Pfingsten wird für ihn der absolute Wendepunkt (ab S. 73). Heilung geht von der Berührung Gottes aus. Ab Pfingsten werden alle „Glaubenden“ von Gott, ohne jegliche Einschränkung, unmittelbar berührt (multisensory epistemology and holistic spirituality S. 78). Neben diesem Hineingenommen-Sein, von Menschen mit Einschränkungen, in den göttlichen Bund, geht Amos progressiv zu den paulinischen Texten über. Dort entwickelt er eine Inklusions-orientierte „Theologie der Schwäche“ (S. 88). Er leitet sie von der mutmaßlichen Schwäche oder Einschränkung des Apostels Paulus‘ ab. Hierauf baut er seine inklusive Theologie, die auf der Schwachheit der Kirche als Abbild der Schwachheit Christi fußt (Kapitel 4). Die Kirche selbst, wie ein inklusives Klassenzimmer, welches Menschen mit Einschränkungen genauso wie Hochbegabte und „Normale“ versammelt, repräsentiert eine ganzheitliche Körperschaft. „Miteinander“ profitiert man „voneinander“ und bildet dabei ein gesamtheitliches kirchliches Sozialwesen ab.

Im letzten Kapitel umschreibt Amos eine Inklusions-orientierte Ethik für die Kirche. Sie basiert auf a) dem „in allem mitfühlenden“ Hohepriester Jesus (Hebr 5), b) der für alle offenen Gastfreundschaft der Kirche zum Bankett (z. B. Lk 14:15-24), und c) der Herrschaft Gottes über alle und alles (Mt 25:31-46; S. 130-136).
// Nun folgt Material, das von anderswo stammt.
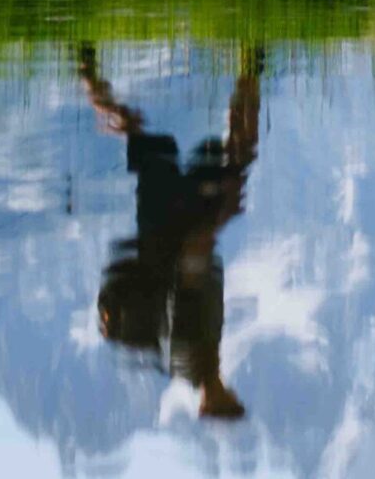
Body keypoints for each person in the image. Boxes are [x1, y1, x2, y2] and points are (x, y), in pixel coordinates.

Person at [78, 41, 263, 420]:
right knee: (146, 133)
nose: (230, 392)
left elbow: (191, 256)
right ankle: (85, 69)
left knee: (236, 154)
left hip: (173, 219)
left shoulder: (194, 354)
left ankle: (252, 62)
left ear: (210, 402)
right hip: (166, 224)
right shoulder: (192, 364)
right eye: (233, 398)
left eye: (226, 401)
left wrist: (224, 210)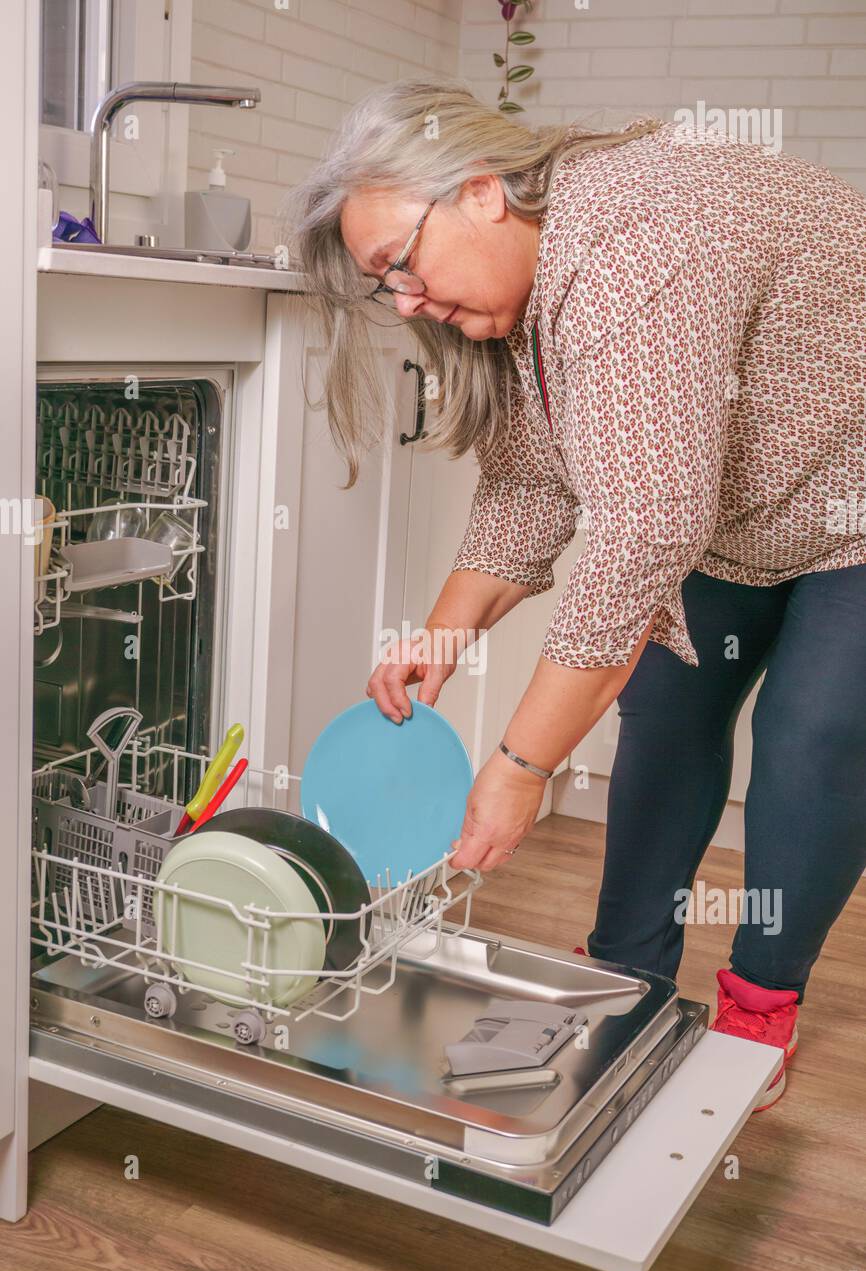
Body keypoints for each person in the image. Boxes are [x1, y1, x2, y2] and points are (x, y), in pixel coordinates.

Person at [284, 80, 866, 1111]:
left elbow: (642, 526)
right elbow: (526, 482)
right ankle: (623, 972)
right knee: (664, 709)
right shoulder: (525, 296)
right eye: (387, 287)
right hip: (738, 505)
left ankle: (757, 1004)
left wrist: (519, 765)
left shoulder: (634, 244)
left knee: (811, 737)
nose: (406, 301)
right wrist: (440, 637)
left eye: (398, 265)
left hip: (850, 498)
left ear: (477, 195)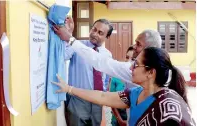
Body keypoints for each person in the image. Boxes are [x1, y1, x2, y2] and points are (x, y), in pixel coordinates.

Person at [52, 47, 196, 126]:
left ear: (150, 72)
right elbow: (103, 96)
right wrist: (69, 89)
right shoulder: (136, 94)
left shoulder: (169, 107)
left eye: (136, 64)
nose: (131, 68)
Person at [53, 22, 162, 84]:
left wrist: (70, 38)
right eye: (94, 30)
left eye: (138, 44)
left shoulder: (133, 69)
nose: (133, 46)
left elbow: (100, 63)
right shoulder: (135, 67)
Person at [63, 17, 113, 126]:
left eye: (100, 33)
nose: (95, 34)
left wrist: (103, 98)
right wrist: (68, 35)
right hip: (77, 100)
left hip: (97, 101)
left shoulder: (107, 55)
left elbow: (106, 79)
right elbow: (63, 55)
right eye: (94, 29)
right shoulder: (77, 45)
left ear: (107, 37)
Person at [109, 46, 134, 126]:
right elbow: (111, 100)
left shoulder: (138, 80)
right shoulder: (116, 76)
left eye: (133, 59)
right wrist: (119, 120)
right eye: (127, 57)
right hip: (117, 120)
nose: (128, 61)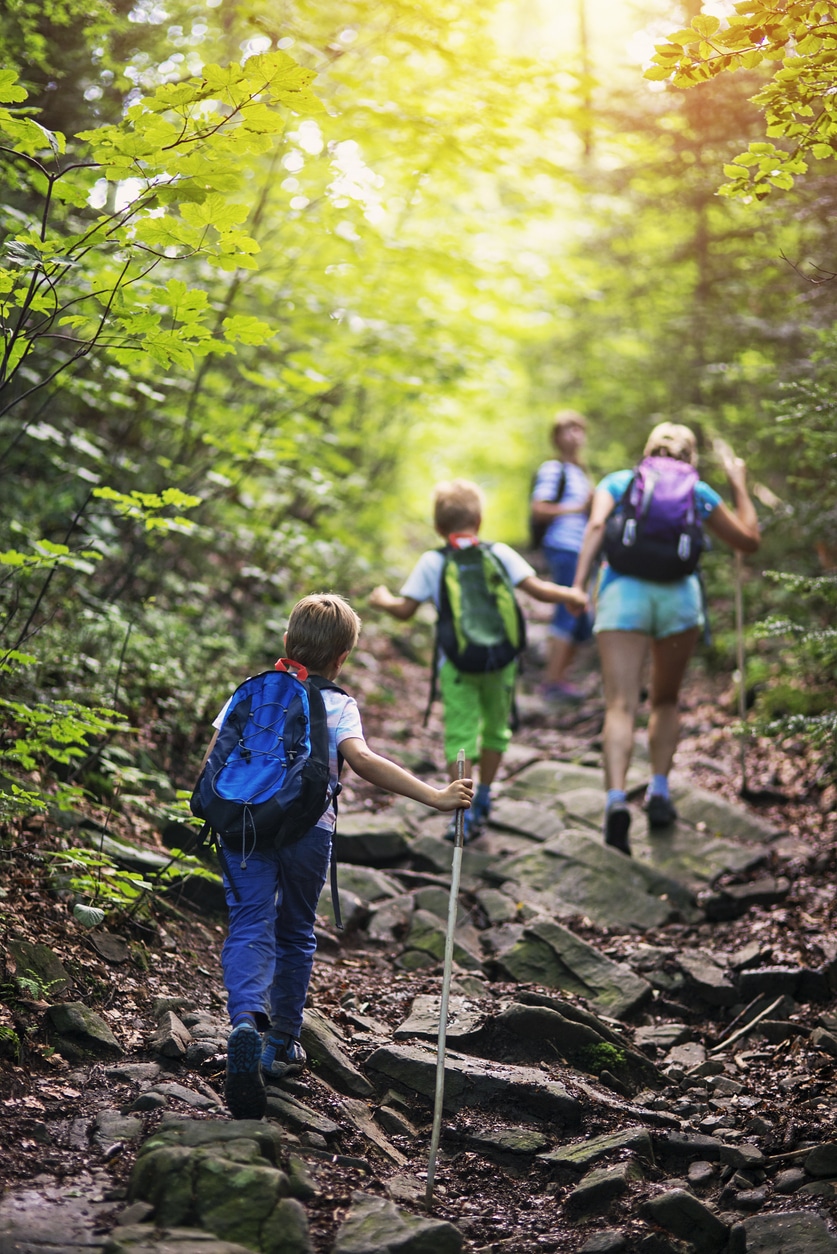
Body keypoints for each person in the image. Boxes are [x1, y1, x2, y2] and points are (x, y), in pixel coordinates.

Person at [201, 593, 474, 1120]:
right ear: (343, 657)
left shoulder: (250, 694)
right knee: (297, 930)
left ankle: (243, 1021)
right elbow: (365, 762)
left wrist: (217, 819)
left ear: (286, 642)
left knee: (249, 922)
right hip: (308, 832)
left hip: (243, 829)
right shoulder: (337, 703)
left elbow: (214, 764)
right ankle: (280, 1043)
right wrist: (436, 796)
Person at [571, 423, 760, 856]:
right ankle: (658, 791)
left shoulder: (619, 481)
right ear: (691, 457)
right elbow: (748, 542)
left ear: (647, 450)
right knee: (665, 700)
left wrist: (579, 586)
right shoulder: (699, 491)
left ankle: (616, 799)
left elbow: (597, 524)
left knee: (620, 703)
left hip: (622, 595)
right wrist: (739, 487)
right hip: (678, 600)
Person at [369, 479, 587, 841]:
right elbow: (538, 590)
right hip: (502, 660)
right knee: (497, 729)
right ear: (480, 520)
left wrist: (382, 600)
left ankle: (461, 810)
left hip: (456, 664)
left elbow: (405, 610)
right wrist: (572, 595)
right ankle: (484, 797)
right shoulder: (498, 552)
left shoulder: (433, 561)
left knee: (461, 734)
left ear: (438, 527)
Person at [530, 410, 595, 702]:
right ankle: (551, 681)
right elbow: (539, 508)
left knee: (581, 617)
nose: (574, 436)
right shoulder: (553, 469)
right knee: (569, 611)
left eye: (578, 430)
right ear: (556, 437)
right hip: (564, 546)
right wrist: (577, 508)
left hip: (581, 550)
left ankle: (560, 678)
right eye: (568, 430)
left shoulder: (581, 472)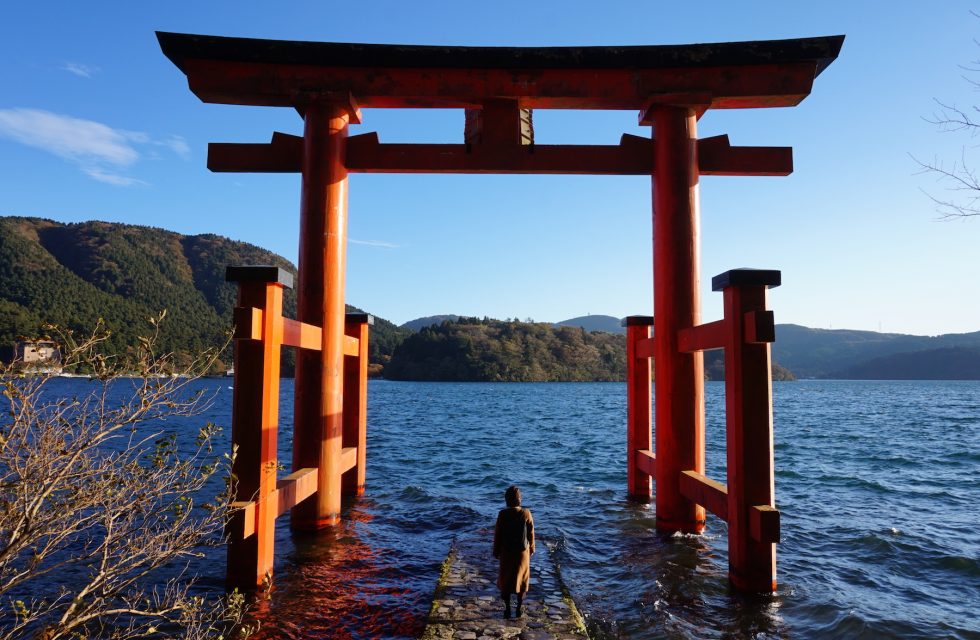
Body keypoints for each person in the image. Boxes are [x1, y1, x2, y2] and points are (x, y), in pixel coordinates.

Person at [492, 485, 535, 619]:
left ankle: (507, 609)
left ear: (507, 500)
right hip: (522, 553)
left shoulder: (502, 514)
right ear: (519, 500)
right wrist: (532, 549)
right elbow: (531, 533)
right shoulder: (526, 513)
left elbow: (498, 535)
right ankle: (519, 609)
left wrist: (496, 551)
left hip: (507, 553)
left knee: (506, 582)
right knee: (521, 582)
Amos arbeitet ausgeglichen und abwägend auf einen Inklusions-orientierten theologischen Entwurf hin. Dieser betont den Sinn und Wert von Menschen mit Einschränkungen. Für die Missiologie, vor allem der Diakonie und Evangelisation, ergibt sich damit eine Möglichkeit zur aktiven bereichernden Teilhabe aller am Leib Christi. Kritisch ist seine positivistische Sicht biblischer Narrative und Perikopen zu werten, die den antiken, paternalistischen Ansatz im Umgang mit Menschen mit Einschränkungen (un-)bewusst übersieht. Es ist jedoch sein Verdienst, extreme Positionen zu kappen und einen Ausgleich zwischen Hilfsbedürftigen, ihrem Eigenwert und den Fürsorgebereiten zu treffen.